LLPSDB (Li et al., 2020 ▸) is a dedicated collection of in vitro LLPS experiments. The database includes the outcome and parameters of more than a thousand experiments. LLPSDB reports information about the protein construct and proteoform, which is particularly relevant in the case of LLPS measurements, which are often carried out under nonphysiological conditions. LLPSDB however lacks information concerning the in vivo biological context and the relevance of the stored proteins on the associated MLOs.

DrLLPS (Ning et al., 2020 ▸) is a comprehensive resource of LLPS proteins from nine model organisms that collects and integrates information on different aspects, including IDPs, domain annotations, post-translational modifications, cancer mutations and molecular interactions, from over a hundred public resources. Proteins are classified by their role in the condensate (driver, regulator and client) and also based on their localization. More than 40 different condensates are reported (in vitro droplet, nucleus, cytoplasm, germ cell etc.).

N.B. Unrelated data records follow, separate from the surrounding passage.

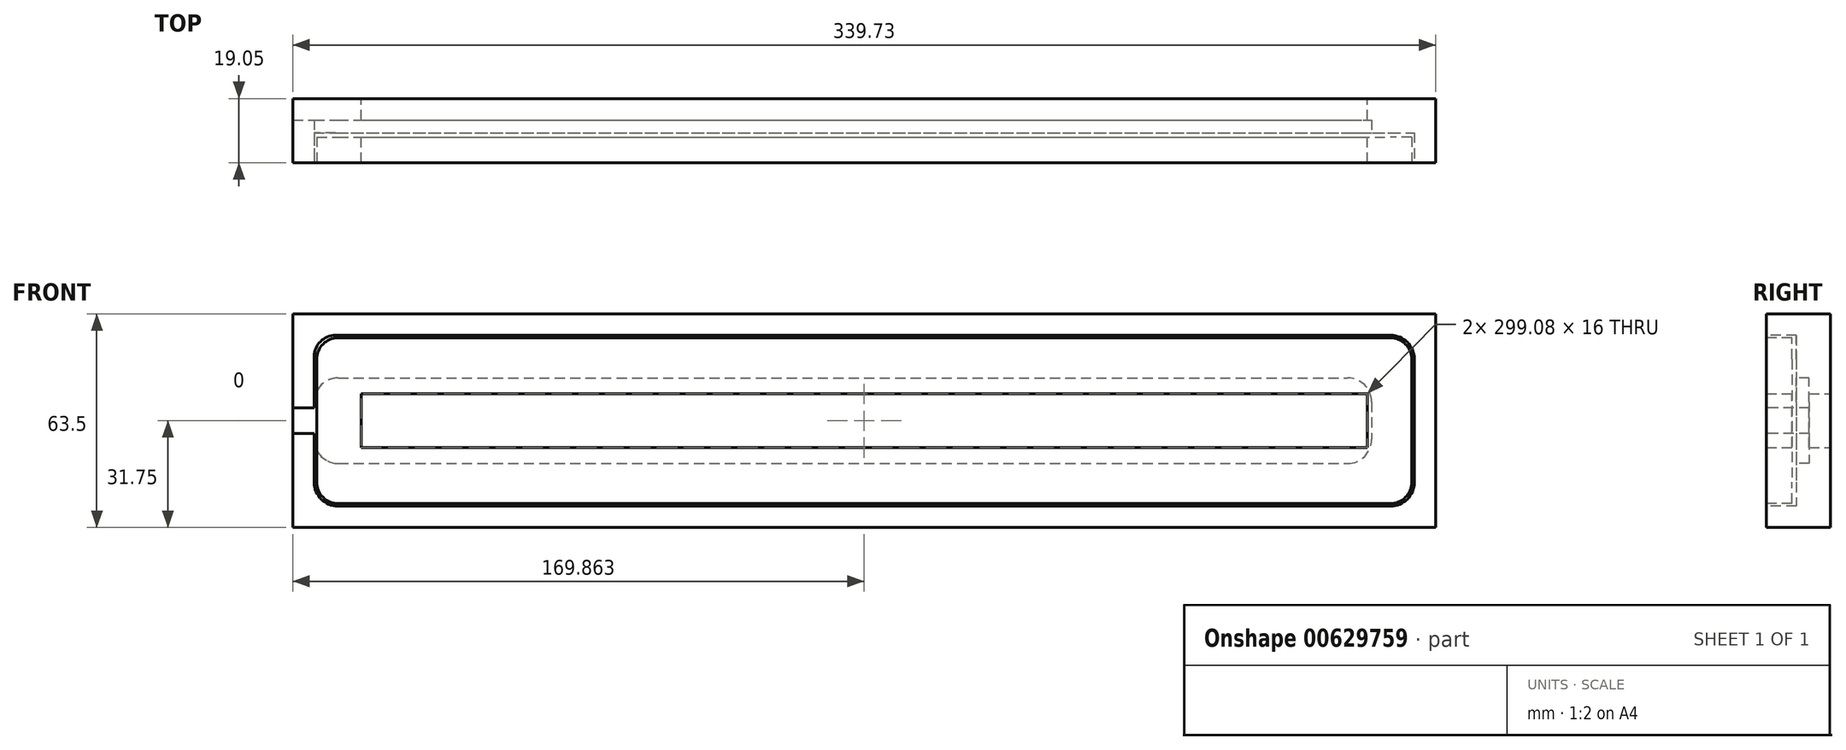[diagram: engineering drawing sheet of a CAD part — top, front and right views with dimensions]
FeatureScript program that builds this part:
annotation { "Feature Type Name" : "Feature", "Feature Type Description" : "" }
export const myFeature = defineFeature(function(context is Context, id is Id, definition is map)
    precondition{}
    {
        {
            var Q0;
            Q0=qCreatedBy(makeId("Front.planeOp"),FACE);
            var sketch = newSketch(context, id + "F0", { "sketchPlane" : qUnion([Q0])});
            skLineSegment(sketch, "E0.bottom", {"start": v(0, 0) * mm, "end": v(339.72, 0) * mm});
            skLineSegment(sketch, "E0.top", {"start": v(0, 63.5) * mm, "end": v(339.73, 63.5) * mm});
            skLineSegment(sketch, "E0.left", {"start": v(0, 0) * mm, "end": v(0, 63.5) * mm});
            skLineSegment(sketch, "E0.right", {"start": v(339.73, 0) * mm, "end": v(339.73, 63.5) * mm});
            skSolve(sketch);
        }
        {
            var Q0;
            Q0=makeQuery(id+"F0.imprint","IMPRINT",FACE,{"disambiguationData":[TD([[makeQuery(id+"F0.imprint","IMPRINT",EDGE,{"derivedFrom":sQuery(id+"F0.wireOp",EDGE,"E0.bottom")}),1.0]])]});
            extrude(context, id + "F1", {"entities" : qUnion([Q0]), "depth" : 19.05 * mm, "offsetDistance" : 25.4 * mm});
        }
        {
            var Q0;
            Q0=makeQuery(id+"F1.opExtrude","CAP_FACE",FACE,{"disambiguationData":[OSD([sQuery(id+"F0.wireOp",EDGE,"E0.bottom"),sQuery(id+"F0.wireOp",EDGE,"E0.top"),sQuery(id+"F0.wireOp",EDGE,"E0.left"),sQuery(id+"F0.wireOp",EDGE,"E0.right")])],"isStart":false});
            var sketch = newSketch(context, id + "F2", { "sketchPlane" : qUnion([Q0])});
            skLineSegment(sketch, "E1.bottom", {"start": v(13.46, 44.45) * mm, "end": v(313.56, 44.45) * mm});
            skLineSegment(sketch, "E1.top", {"start": v(13.46, 19.05) * mm, "end": v(313.56, 19.05) * mm});
            skLineSegment(sketch, "E1.left", {"start": v(6.35, 37.34) * mm, "end": v(6.35, 35.56) * mm});
            skLineSegment(sketch, "E1.right", {"start": v(320.68, 37.34) * mm, "end": v(320.68, 26.16) * mm});
            skLineSegment(sketch, "E2", {"start": v(6.35, 27.94) * mm, "end": v(0, 27.94) * mm});
            skLineSegment(sketch, "E3", {"start": v(0, 27.94) * mm, "end": v(0, 35.56) * mm});
            skLineSegment(sketch, "E4", {"start": v(0, 35.56) * mm, "end": v(6.35, 35.56) * mm});
            skLineSegment(sketch, "E5.trimOffspring", {"start": v(6.35, 27.94) * mm, "end": v(6.35, 26.16) * mm});
            skPoint(sketch, "E6.visualSharp", {"position": v(6.35, 44.45) * mm});
            skArc(sketch, "E6.filletArc", {"start": v(13.46, 44.45) * mm, "mid": v(8.43, 42.37) * mm, "end": v(6.35, 37.34) * mm});
            skPoint(sketch, "E7.visualSharp", {"position": v(6.35, 19.05) * mm});
            skArc(sketch, "E7.filletArc", {"start": v(6.35, 26.16) * mm, "mid": v(8.43, 21.13) * mm, "end": v(13.46, 19.05) * mm});
            skPoint(sketch, "E8.visualSharp", {"position": v(320.68, 44.45) * mm});
            skArc(sketch, "E8.filletArc", {"start": v(320.68, 37.34) * mm, "mid": v(318.6, 42.37) * mm, "end": v(313.56, 44.45) * mm});
            skPoint(sketch, "E9.visualSharp", {"position": v(320.68, 19.05) * mm});
            skArc(sketch, "E9.filletArc", {"start": v(313.56, 19.05) * mm, "mid": v(318.6, 21.13) * mm, "end": v(320.68, 26.16) * mm});
            skSolve(sketch);
        }
        {
            var Q0;
            Q0=makeQuery(id+"F2.imprint","IMPRINT",FACE,{"disambiguationData":[TD([[makeQuery(id+"F2.imprint","IMPRINT",EDGE,{"derivedFrom":sQuery(id+"F2.wireOp",EDGE,"E1.bottom")}),-1.0]])]});
            extrude(context, id + "F3", {"entities" : qUnion([Q0]), "operationType" : NewBodyOperationType.REMOVE, "oppositeDirection" : true, "depth" : 12.7 * mm, "offsetDistance" : 25.4 * mm});
        }
        {
            var Q0;
            Q0=makeQuery(id+"F1.opExtrude","CAP_FACE",FACE,{"disambiguationData":[OSD([sQuery(id+"F0.wireOp",EDGE,"E0.bottom"),sQuery(id+"F0.wireOp",EDGE,"E0.top"),sQuery(id+"F0.wireOp",EDGE,"E0.left"),sQuery(id+"F0.wireOp",EDGE,"E0.right")])],"isStart":false});
            var sketch = newSketch(context, id + "F4", { "sketchPlane" : qUnion([Q0])});
            skLineSegment(sketch, "E10.bottom", {"start": v(12.7, 57.15) * mm, "end": v(326.26, 57.15) * mm});
            skLineSegment(sketch, "E10.top", {"start": v(13.46, 6.35) * mm, "end": v(326.26, 6.35) * mm});
            skLineSegment(sketch, "E10.left", {"start": v(6.35, 50.8) * mm, "end": v(6.35, 13.46) * mm});
            skLineSegment(sketch, "E10.right", {"start": v(333.38, 50.04) * mm, "end": v(333.38, 13.46) * mm});
            skPoint(sketch, "E11.visualSharp", {"position": v(6.35, 57.15) * mm});
            skArc(sketch, "E11.filletArc", {"start": v(12.7, 57.15) * mm, "mid": v(8.2, 55.3) * mm, "end": v(6.35, 50.8) * mm});
            skPoint(sketch, "E12.visualSharp", {"position": v(6.35, 6.35) * mm});
            skArc(sketch, "E12.filletArc", {"start": v(6.35, 13.46) * mm, "mid": v(8.43, 8.43) * mm, "end": v(13.46, 6.35) * mm});
            skPoint(sketch, "E13.visualSharp", {"position": v(333.38, 6.35) * mm});
            skArc(sketch, "E13.filletArc", {"start": v(326.26, 6.35) * mm, "mid": v(331.3, 8.43) * mm, "end": v(333.38, 13.46) * mm});
            skPoint(sketch, "E14.visualSharp", {"position": v(333.38, 57.15) * mm});
            skArc(sketch, "E14.filletArc", {"start": v(333.38, 50.04) * mm, "mid": v(331.3, 55.07) * mm, "end": v(326.26, 57.15) * mm});
            skSolve(sketch);
        }
        {
            var Q0;
            {var subQ2=sQuery(id+"F4.wireOp",EDGE,"E10.bottom");Q0=makeQuery(id+"F4.imprint","IMPRINT",FACE,{"disambiguationData":[TD([[makeQuery(id+"F4.imprint","IMPRINT",EDGE,{"derivedFrom":subQ2}),-1.0]])]});}
            extrude(context, id + "F5", {"entities" : qUnion([Q0]), "operationType" : NewBodyOperationType.REMOVE, "oppositeDirection" : true, "depth" : 8.9 * mm, "offsetDistance" : 25.4 * mm});
        }
        {
            var Q0;
            Q0=makeQuery(id+"F1.opExtrude","CAP_FACE",FACE,{"disambiguationData":[OSD([sQuery(id+"F0.wireOp",EDGE,"E0.bottom"),sQuery(id+"F0.wireOp",EDGE,"E0.top"),sQuery(id+"F0.wireOp",EDGE,"E0.left"),sQuery(id+"F0.wireOp",EDGE,"E0.right")])],"isStart":false});
            var sketch = newSketch(context, id + "F6", { "sketchPlane" : qUnion([Q0])});
            skLineSegment(sketch, "E15.bottom", {"start": v(13.46, 56.39) * mm, "end": v(326.26, 56.39) * mm});
            skLineSegment(sketch, "E15.top", {"start": v(13.46, 7.11) * mm, "end": v(326.26, 7.11) * mm});
            skLineSegment(sketch, "E15.left", {"start": v(7.11, 50.04) * mm, "end": v(7.11, 13.46) * mm});
            skLineSegment(sketch, "E15.right", {"start": v(332.61, 50.04) * mm, "end": v(332.61, 13.46) * mm});
            skPoint(sketch, "E16.visualSharp", {"position": v(7.11, 7.11) * mm});
            skArc(sketch, "E16.filletArc", {"start": v(7.11, 13.46) * mm, "mid": v(8.97, 8.97) * mm, "end": v(13.46, 7.11) * mm});
            skPoint(sketch, "E17.visualSharp", {"position": v(7.11, 56.39) * mm});
            skArc(sketch, "E17.filletArc", {"start": v(13.46, 56.39) * mm, "mid": v(8.97, 54.53) * mm, "end": v(7.11, 50.04) * mm});
            skPoint(sketch, "E18.visualSharp", {"position": v(332.61, 56.39) * mm});
            skArc(sketch, "E18.filletArc", {"start": v(332.61, 50.04) * mm, "mid": v(330.75, 54.53) * mm, "end": v(326.26, 56.39) * mm});
            skPoint(sketch, "E19.visualSharp", {"position": v(332.61, 7.11) * mm});
            skArc(sketch, "E19.filletArc", {"start": v(326.26, 7.11) * mm, "mid": v(330.75, 8.97) * mm, "end": v(332.61, 13.46) * mm});
            skSolve(sketch);
        }
        {
            var Q0;
            Q0=makeQuery(id+"F6.imprint","IMPRINT",FACE,{"disambiguationData":[TD([[makeQuery(id+"F6.imprint","IMPRINT",EDGE,{"derivedFrom":sQuery(id+"F6.wireOp",EDGE,"E15.bottom")}),-1.0]])]});
            extrude(context, id + "F7", {"entities" : qUnion([Q0]), "depth" : -7.62 * mm, "offsetDistance" : 25.4 * mm});
        }
        {
            var Q0;
            Q0=makeQuery(id+"F1.opExtrude","CAP_FACE",FACE,{"disambiguationData":[OSD([sQuery(id+"F0.wireOp",EDGE,"E0.bottom"),sQuery(id+"F0.wireOp",EDGE,"E0.top"),sQuery(id+"F0.wireOp",EDGE,"E0.left"),sQuery(id+"F0.wireOp",EDGE,"E0.right")])],"isStart":true});
            var sketch = newSketch(context, id + "F8", { "sketchPlane" : qUnion([Q0])});
            skLineSegment(sketch, "E20.bottom", {"start": v(-319.4, 39.75) * mm, "end": v(-20.32, 39.75) * mm});
            skLineSegment(sketch, "E20.top", {"start": v(-319.4, 23.75) * mm, "end": v(-20.32, 23.75) * mm});
            skLineSegment(sketch, "E20.left", {"start": v(-319.4, 39.75) * mm, "end": v(-319.4, 23.75) * mm});
            skLineSegment(sketch, "E20.right", {"start": v(-20.32, 39.75) * mm, "end": v(-20.32, 23.75) * mm});
            skSolve(sketch);
        }
        {
            var Q0;
            Q0 = qSketchRegion(id + "F8", true);
            extrude(context, id + "F9", {"entities" : qUnion([Q0]), "operationType" : NewBodyOperationType.REMOVE, "oppositeDirection" : true, "depth" : 25.4 * mm, "offsetDistance" : 25.4 * mm});
        }
    });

Despite the various databases appearing to differ significantly in terms of the number of curated proteins, the number of driver proteins is almost the same and below 400. MobiDB integrates LLPS drivers from PhaSePro data, as it is fully manually curated and reports the regions responsible for the phase transition.

Future directions

We have provided an overview of the currently available IDP databases. These have matured considerably over the last decade both in number and in the depth of annotation, with a few clear trends emerging. As the width of phenomena encompassed by IDPs becomes clearer, specialized databases been proposed to capture the subtler differences. Linking IDRs with function has been a popular concept, epitomized by resources such as FuzDB, DIBS and ELM. Knowledge of proteins involved in phase separation has likewise produced a set of databases describing this phenomenon. This proliferation of databases is counterbalanced by the growth of some key resources, namely DisProt and MobiDB, which try to cover as much ground as possible for IDRs. DisProt provides high-quality curated data which can help us better understand the biophysical principles underpinning IDRs. It also provides the most comprehensive curation model, ranging from the experimental detection method to molecular function. DisProt is therefore currently seen as the gold standard in the field.

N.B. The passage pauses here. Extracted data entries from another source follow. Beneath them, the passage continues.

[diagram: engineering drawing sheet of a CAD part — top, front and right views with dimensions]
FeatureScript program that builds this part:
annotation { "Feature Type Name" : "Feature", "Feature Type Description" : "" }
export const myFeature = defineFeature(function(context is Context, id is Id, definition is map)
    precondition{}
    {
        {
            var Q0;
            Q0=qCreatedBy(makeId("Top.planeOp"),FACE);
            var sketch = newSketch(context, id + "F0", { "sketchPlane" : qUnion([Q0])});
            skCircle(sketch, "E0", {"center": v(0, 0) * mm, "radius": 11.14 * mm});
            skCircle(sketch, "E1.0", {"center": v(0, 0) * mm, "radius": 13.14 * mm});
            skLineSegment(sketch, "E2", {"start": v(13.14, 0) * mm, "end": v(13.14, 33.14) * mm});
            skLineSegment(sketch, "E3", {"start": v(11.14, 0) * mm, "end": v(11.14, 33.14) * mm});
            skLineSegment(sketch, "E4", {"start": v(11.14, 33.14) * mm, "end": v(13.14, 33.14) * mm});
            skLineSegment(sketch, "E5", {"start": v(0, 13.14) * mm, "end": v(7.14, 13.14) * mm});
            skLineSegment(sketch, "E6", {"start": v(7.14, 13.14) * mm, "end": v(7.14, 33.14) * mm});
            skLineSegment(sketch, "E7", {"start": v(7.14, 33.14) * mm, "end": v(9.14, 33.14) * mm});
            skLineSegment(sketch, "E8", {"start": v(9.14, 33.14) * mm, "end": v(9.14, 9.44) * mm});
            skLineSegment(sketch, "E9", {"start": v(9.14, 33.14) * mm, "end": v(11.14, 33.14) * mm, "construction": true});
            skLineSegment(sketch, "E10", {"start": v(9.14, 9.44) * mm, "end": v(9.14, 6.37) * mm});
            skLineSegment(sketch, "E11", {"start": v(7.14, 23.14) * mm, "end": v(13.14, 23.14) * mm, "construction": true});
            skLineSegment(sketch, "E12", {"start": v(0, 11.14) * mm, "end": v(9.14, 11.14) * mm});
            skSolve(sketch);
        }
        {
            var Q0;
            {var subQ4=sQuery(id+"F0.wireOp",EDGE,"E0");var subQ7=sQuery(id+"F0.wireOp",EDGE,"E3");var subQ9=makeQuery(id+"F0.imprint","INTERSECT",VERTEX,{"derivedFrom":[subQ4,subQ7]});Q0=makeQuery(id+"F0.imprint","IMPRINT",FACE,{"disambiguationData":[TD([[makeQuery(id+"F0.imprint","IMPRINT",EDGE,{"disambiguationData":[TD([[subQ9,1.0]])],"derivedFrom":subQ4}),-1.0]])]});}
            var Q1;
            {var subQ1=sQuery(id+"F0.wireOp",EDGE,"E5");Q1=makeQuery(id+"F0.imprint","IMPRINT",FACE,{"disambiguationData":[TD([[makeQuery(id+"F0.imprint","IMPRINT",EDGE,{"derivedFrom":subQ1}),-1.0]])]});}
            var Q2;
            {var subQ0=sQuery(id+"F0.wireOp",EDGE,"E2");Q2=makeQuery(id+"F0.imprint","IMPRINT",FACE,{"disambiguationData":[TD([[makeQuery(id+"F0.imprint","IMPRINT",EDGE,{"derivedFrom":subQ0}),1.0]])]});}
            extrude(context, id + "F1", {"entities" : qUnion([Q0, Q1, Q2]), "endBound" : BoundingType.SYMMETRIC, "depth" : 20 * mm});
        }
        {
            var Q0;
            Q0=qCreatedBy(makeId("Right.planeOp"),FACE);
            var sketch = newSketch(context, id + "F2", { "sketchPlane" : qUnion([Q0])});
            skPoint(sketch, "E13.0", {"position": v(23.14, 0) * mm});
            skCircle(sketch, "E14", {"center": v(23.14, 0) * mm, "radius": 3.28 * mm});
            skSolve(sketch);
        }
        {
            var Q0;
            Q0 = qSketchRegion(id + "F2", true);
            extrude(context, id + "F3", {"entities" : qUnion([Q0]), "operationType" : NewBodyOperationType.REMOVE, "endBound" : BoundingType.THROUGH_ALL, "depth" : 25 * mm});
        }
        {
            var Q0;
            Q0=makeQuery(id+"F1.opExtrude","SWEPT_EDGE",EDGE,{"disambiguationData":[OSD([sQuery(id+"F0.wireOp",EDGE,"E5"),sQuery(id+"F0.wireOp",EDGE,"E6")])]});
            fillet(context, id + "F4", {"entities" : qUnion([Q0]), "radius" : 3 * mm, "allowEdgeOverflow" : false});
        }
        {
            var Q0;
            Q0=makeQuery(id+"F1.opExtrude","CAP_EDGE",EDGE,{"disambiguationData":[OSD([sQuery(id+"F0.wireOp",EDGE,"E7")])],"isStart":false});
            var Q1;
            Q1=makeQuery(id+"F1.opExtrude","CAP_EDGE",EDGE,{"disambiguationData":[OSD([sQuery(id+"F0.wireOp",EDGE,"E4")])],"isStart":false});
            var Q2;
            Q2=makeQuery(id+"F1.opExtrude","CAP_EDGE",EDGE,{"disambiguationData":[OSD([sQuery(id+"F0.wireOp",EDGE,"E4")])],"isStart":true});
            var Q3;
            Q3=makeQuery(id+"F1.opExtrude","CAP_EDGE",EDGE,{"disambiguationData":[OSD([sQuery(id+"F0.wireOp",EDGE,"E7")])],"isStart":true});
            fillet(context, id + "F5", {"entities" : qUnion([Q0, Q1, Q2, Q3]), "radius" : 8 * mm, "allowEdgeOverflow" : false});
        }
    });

MobiDB, on the other hand, aims to combine as many different sources of IDR information as possible. Its unique data-quality pyramid allows it to aggregate different sources, forming a more complete picture, while increasing confidence in the annotations. The latter has not gone unnoticed, as several core databases, such as UniProtKB, InterPro and PDBe, have begun to integrate previously missing IDR information through MobiDB-lite. IDPs have finally started to become mainstream in the resources available to experimental biologists.

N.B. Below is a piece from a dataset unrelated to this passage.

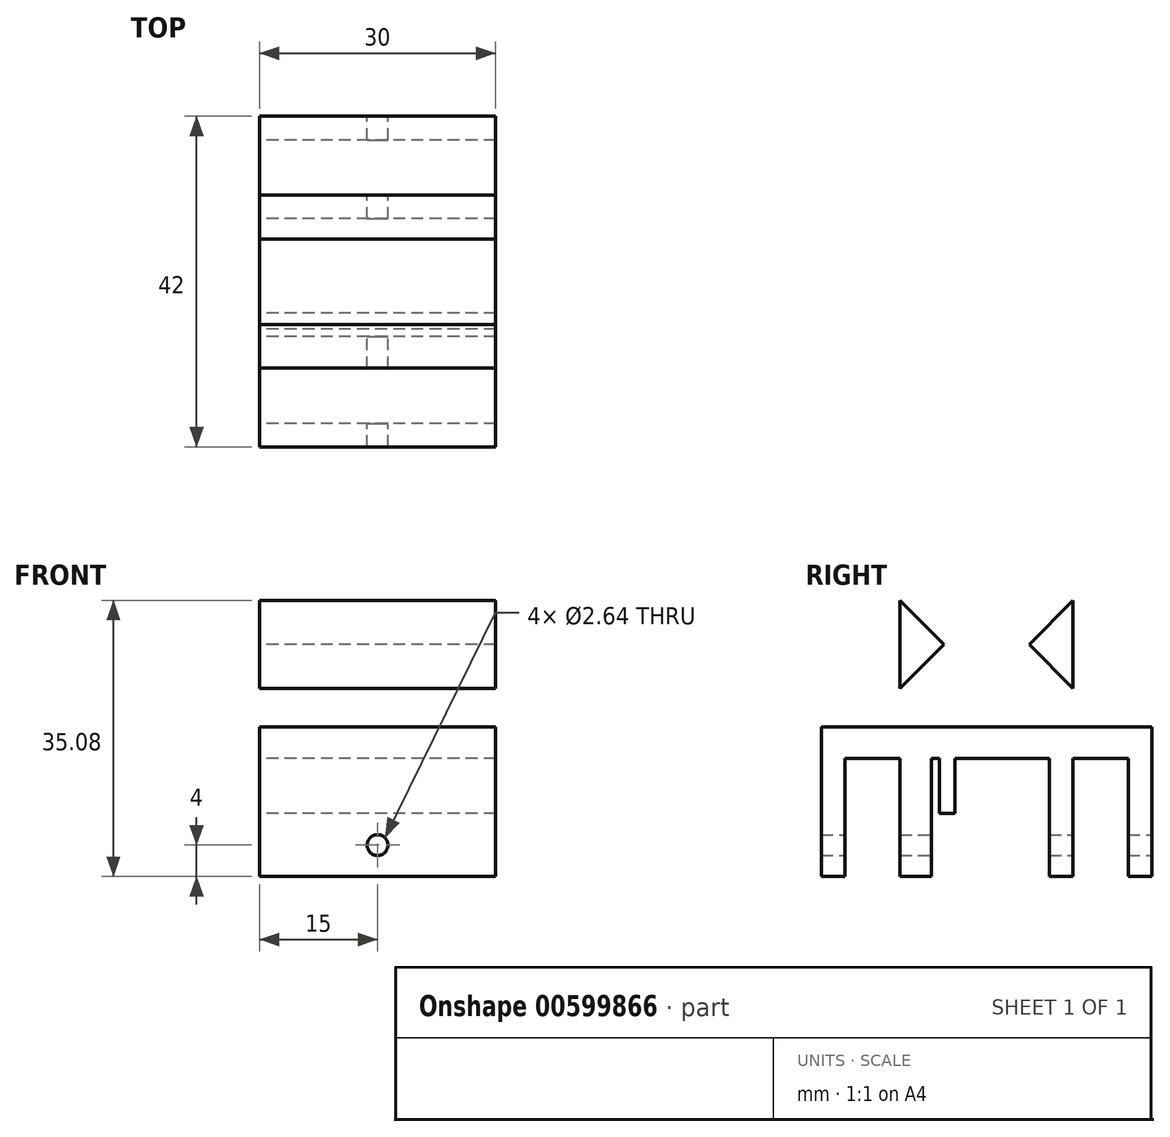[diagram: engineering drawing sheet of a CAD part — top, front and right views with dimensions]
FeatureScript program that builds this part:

One area where more integration is still needed is connecting experimental results with IDRs. The PDB allows the automated large-scale extraction of useful proxies for IDRs, such as missing residues in X-ray structures and mobile regions in NMR ensembles, but is by definition biased towards structures. Integration of evidence for IDRs from other techniques such as SAXS, CD, FRET or NMR chemical shifts is still patchy at best. Since these are better able to describe IDR behavior, there is a need for better data interoperability and integration. The PED database offers an attempt to describe the ensemble nature of IDRs based on structural constraints from various experiments. However, more work is needed to fully describe the dynamic nature of IDRs. The IDPcentral consortium aims to fill this gap by connecting available IDR-related databases through a unified query interface. The IDPcentral registry (https://idpcentral.org/) will bring together the stakeholders in the intrinsic disorder field and aggregate data from core resources on IDPs, acting as a hub for users to access IDP-related predictions and high-quality manually curated annotations. As the available IDP databases improve, the next decade will bring a more quantitative understanding of the various IDP phenomena.